As discussed, the voice in computer music illuminates and problematizes place, identity, and community, and these different concepts are interwoven in the voicescape, which is based on the idea of multiple projections of the voice into space. The voice presents or simulates urban and rural spaces, non-Western spaces, and historical spaces, but it also juxtaposes, breaks up, and morphs them. The voice creates and deconstructs political, gendered, and ethnic identities, while assemblages of voices sometimes evoke particular types of communities and their histories. However, the exploration of place, identity, and community with regard to voice in computer music is very different from that in poetry, in which the semantic import of the words may be greater but the range and manipulation of the voice less. While computer music is not so likely to use the voice as a conveyor of subjective experience, many of the pieces can be interpreted psychoanalytically. Given that writers and musicians tend to approach words and voice differently, it is in many ways surprising that it has not been more common for writers and musicians to work together, drawing on expertise from both areas. However, it is clear that computer music is loosely connected to multimedia endeavors that combine image, voice, and text, and that this might be one of the directions in which the computerized voice becomes more omnipresent in the future.

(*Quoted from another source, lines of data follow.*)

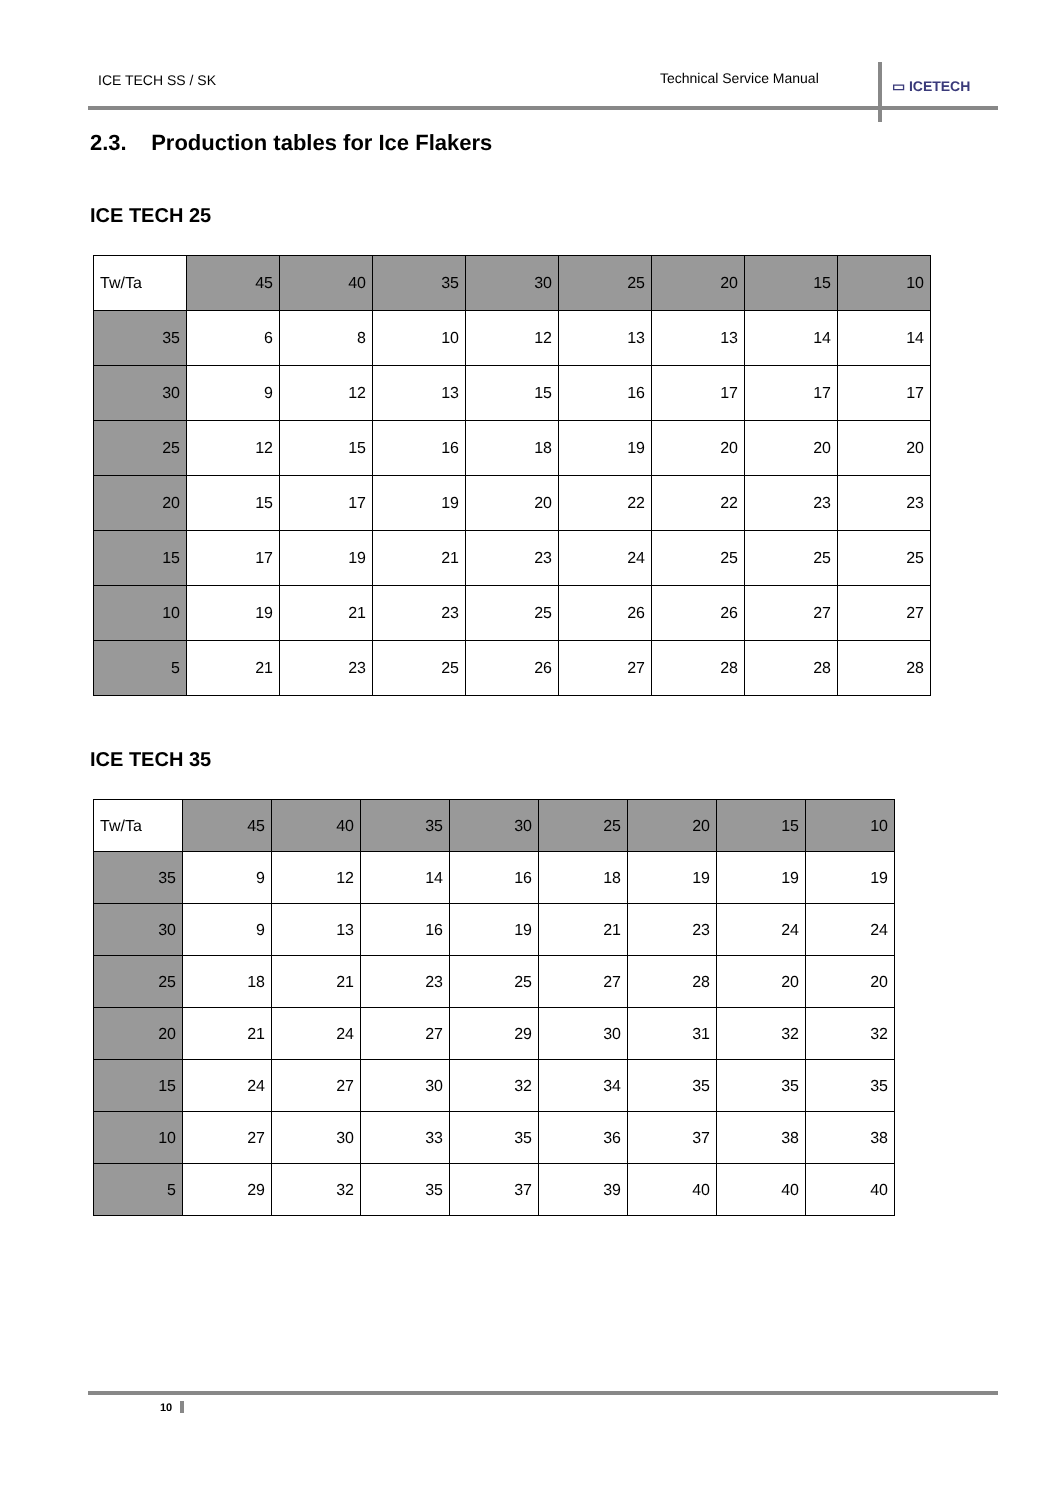ICE TECH SS / SK Technical Service Manual ▭ ICETECH
2.3. Production tables for Ice Flakers
ICE TECH 25
| Tw/Ta | 45 | 40 | 35 | 30 | 25 | 20 | 15 | 10 |
| 35 | 6 | 8 | 10 | 12 | 13 | 13 | 14 | 14 |
| 30 | 9 | 12 | 13 | 15 | 16 | 17 | 17 | 17 |
| 25 | 12 | 15 | 16 | 18 | 19 | 20 | 20 | 20 |
| 20 | 15 | 17 | 19 | 20 | 22 | 22 | 23 | 23 |
| 15 | 17 | 19 | 21 | 23 | 24 | 25 | 25 | 25 |
| 10 | 19 | 21 | 23 | 25 | 26 | 26 | 27 | 27 |
| 5 | 21 | 23 | 25 | 26 | 27 | 28 | 28 | 28 |
ICE TECH 35
| Tw/Ta | 45 | 40 | 35 | 30 | 25 | 20 | 15 | 10 |
| 35 | 9 | 12 | 14 | 16 | 18 | 19 | 19 | 19 |
| 30 | 9 | 13 | 16 | 19 | 21 | 23 | 24 | 24 |
| 25 | 18 | 21 | 23 | 25 | 27 | 28 | 20 | 20 |
| 20 | 21 | 24 | 27 | 29 | 30 | 31 | 32 | 32 |
| 15 | 24 | 27 | 30 | 32 | 34 | 35 | 35 | 35 |
| 10 | 27 | 30 | 33 | 35 | 36 | 37 | 38 | 38 |
| 5 | 29 | 32 | 35 | 37 | 39 | 40 | 40 | 40 |
10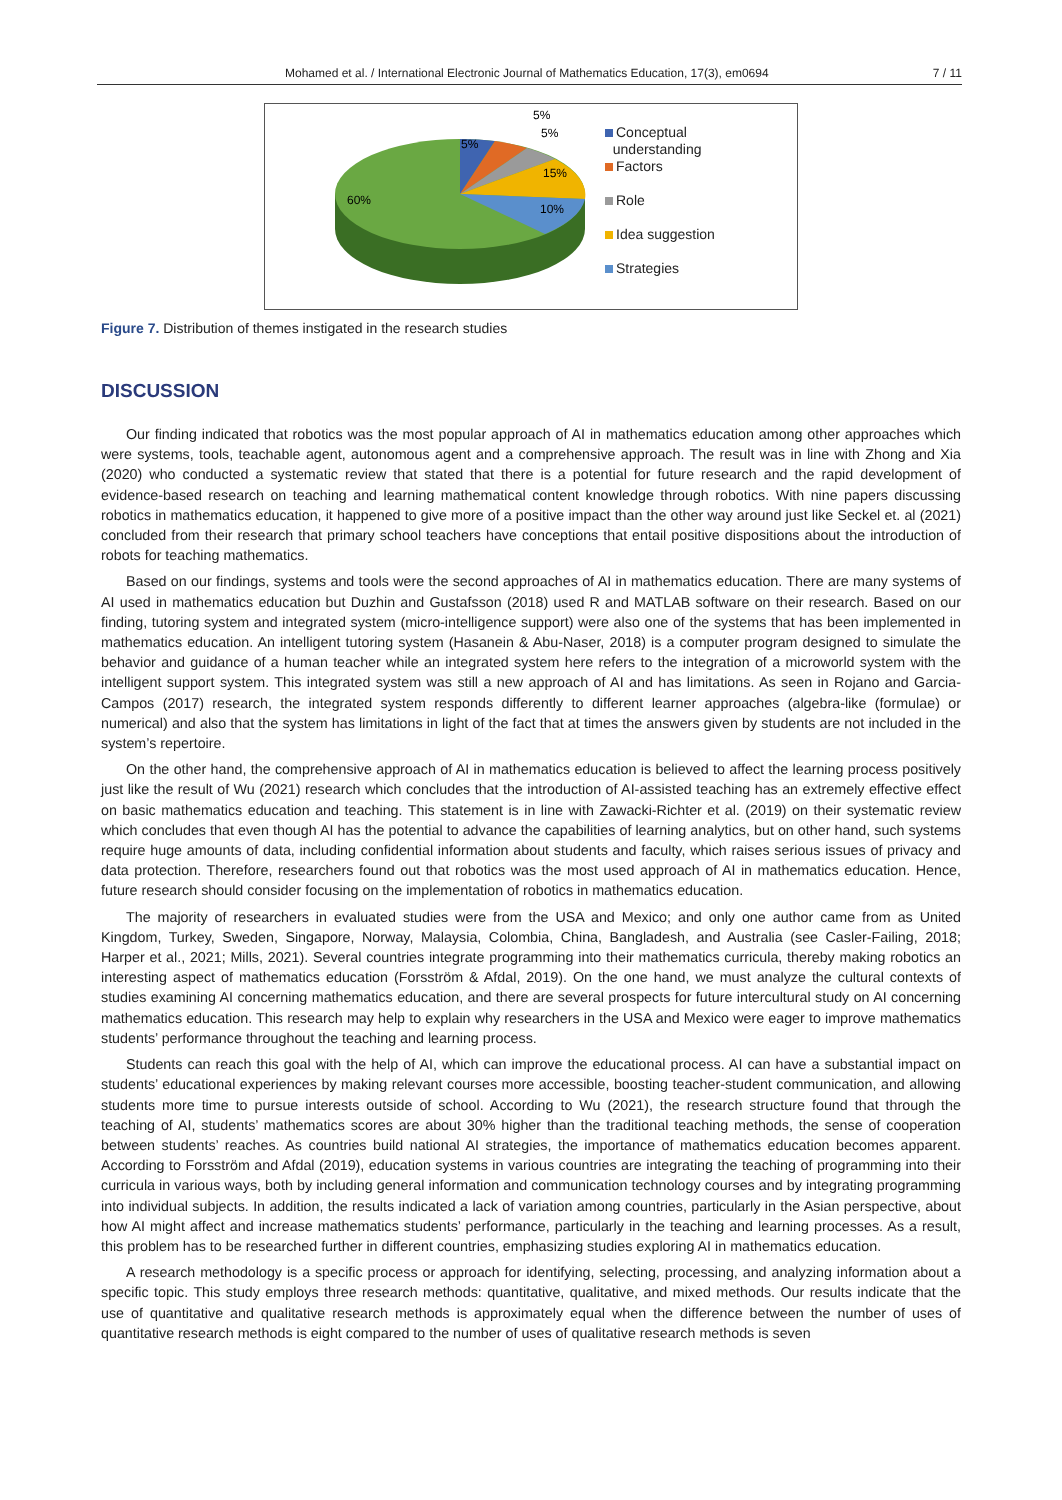Mohamed et al. / International Electronic Journal of Mathematics Education, 17(3), em0694 7 / 11
5%
5%
5%
15%
10%
60%
Conceptual
understanding
Factors
Role
Idea suggestion
Strategies
Figure 7. Distribution of themes instigated in the research studies
DISCUSSION
Our finding indicated that robotics was the most popular approach of AI in mathematics education among other approaches which were systems, tools, teachable agent, autonomous agent and a comprehensive approach. The result was in line with Zhong and Xia (2020) who conducted a systematic review that stated that there is a potential for future research and the rapid development of evidence-based research on teaching and learning mathematical content knowledge through robotics. With nine papers discussing robotics in mathematics education, it happened to give more of a positive impact than the other way around just like Seckel et. al (2021) concluded from their research that primary school teachers have conceptions that entail positive dispositions about the introduction of robots for teaching mathematics.
Based on our findings, systems and tools were the second approaches of AI in mathematics education. There are many systems of AI used in mathematics education but Duzhin and Gustafsson (2018) used R and MATLAB software on their research. Based on our finding, tutoring system and integrated system (micro-intelligence support) were also one of the systems that has been implemented in mathematics education. An intelligent tutoring system (Hasanein & Abu-Naser, 2018) is a computer program designed to simulate the behavior and guidance of a human teacher while an integrated system here refers to the integration of a microworld system with the intelligent support system. This integrated system was still a new approach of AI and has limitations. As seen in Rojano and Garcia-Campos (2017) research, the integrated system responds differently to different learner approaches (algebra-like (formulae) or numerical) and also that the system has limitations in light of the fact that at times the answers given by students are not included in the system’s repertoire.
On the other hand, the comprehensive approach of AI in mathematics education is believed to affect the learning process positively just like the result of Wu (2021) research which concludes that the introduction of AI-assisted teaching has an extremely effective effect on basic mathematics education and teaching. This statement is in line with Zawacki-Richter et al. (2019) on their systematic review which concludes that even though AI has the potential to advance the capabilities of learning analytics, but on other hand, such systems require huge amounts of data, including confidential information about students and faculty, which raises serious issues of privacy and data protection. Therefore, researchers found out that robotics was the most used approach of AI in mathematics education. Hence, future research should consider focusing on the implementation of robotics in mathematics education.
The majority of researchers in evaluated studies were from the USA and Mexico; and only one author came from as United Kingdom, Turkey, Sweden, Singapore, Norway, Malaysia, Colombia, China, Bangladesh, and Australia (see Casler-Failing, 2018; Harper et al., 2021; Mills, 2021). Several countries integrate programming into their mathematics curricula, thereby making robotics an interesting aspect of mathematics education (Forsström & Afdal, 2019). On the one hand, we must analyze the cultural contexts of studies examining AI concerning mathematics education, and there are several prospects for future intercultural study on AI concerning mathematics education. This research may help to explain why researchers in the USA and Mexico were eager to improve mathematics students’ performance throughout the teaching and learning process.
Students can reach this goal with the help of AI, which can improve the educational process. AI can have a substantial impact on students’ educational experiences by making relevant courses more accessible, boosting teacher-student communication, and allowing students more time to pursue interests outside of school. According to Wu (2021), the research structure found that through the teaching of AI, students’ mathematics scores are about 30% higher than the traditional teaching methods, the sense of cooperation between students’ reaches. As countries build national AI strategies, the importance of mathematics education becomes apparent. According to Forsström and Afdal (2019), education systems in various countries are integrating the teaching of programming into their curricula in various ways, both by including general information and communication technology courses and by integrating programming into individual subjects. In addition, the results indicated a lack of variation among countries, particularly in the Asian perspective, about how AI might affect and increase mathematics students’ performance, particularly in the teaching and learning processes. As a result, this problem has to be researched further in different countries, emphasizing studies exploring AI in mathematics education.
A research methodology is a specific process or approach for identifying, selecting, processing, and analyzing information about a specific topic. This study employs three research methods: quantitative, qualitative, and mixed methods. Our results indicate that the use of quantitative and qualitative research methods is approximately equal when the difference between the number of uses of quantitative research methods is eight compared to the number of uses of qualitative research methods is seven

                                                                                    (1.) An important early precursor to this kind of meta-piece is Alvin Lucier's “I Am Sitting in a Room” (1969), made with a tape recorder rather than a computer. In this piece, the voice is recorded, played back, and rerecorded until the words become unintelligible and dissolve into the “sound” of the room. The voice narrates a text that is about this process.

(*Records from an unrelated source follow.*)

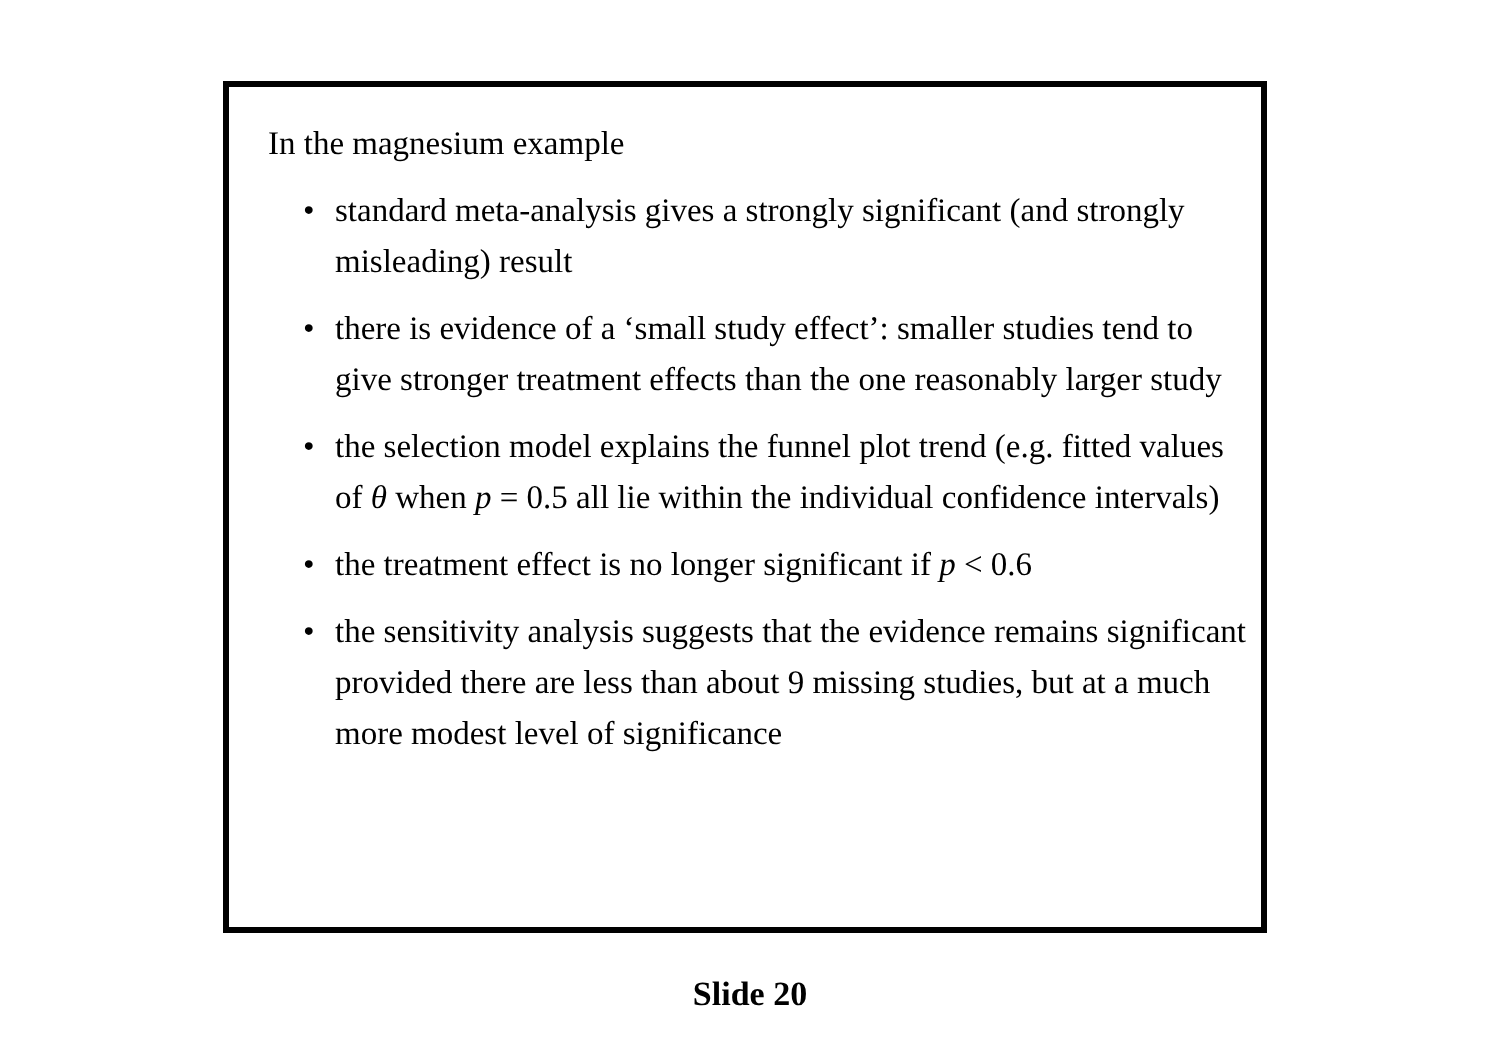In the magnesium example
• standard meta-analysis gives a strongly significant (and strongly misleading) result
• there is evidence of a ‘small study effect’: smaller studies tend to give stronger treatment effects than the one reasonably larger study
• the selection model explains the funnel plot trend (e.g. fitted values of θ when p = 0.5 all lie within the individual confidence intervals)
• the treatment effect is no longer significant if p < 0.6
• the sensitivity analysis suggests that the evidence remains significant provided there are less than about 9 missing studies, but at a much more modest level of significance
Slide 20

                                                                                    (2.) Pieces such as “Idle Chatter” manipulate the formants of speech. Formants are “regions of the sound frequency spectrum in which energy is particularly concentrated, and are found also in instrumental sounds…. Whether a human voice is soprano, or baritone, there are generally and characteristically five formants, and this has been the basis for a large body of research on digital speech synthesis …. Linear Predictive Coding (LPC) is an early digital technique which analyses a speech utterance into a simplified data set that includes representation of the characteristic formants. This data set is then used to resynthesise a version of the utterance and, in the resynthesis step, modifications can be introduced. For example, speech can be transformed into song, and words can be lengthened or shortened in time, with or without pitch change” (Smith and Dean 2003, p. 114).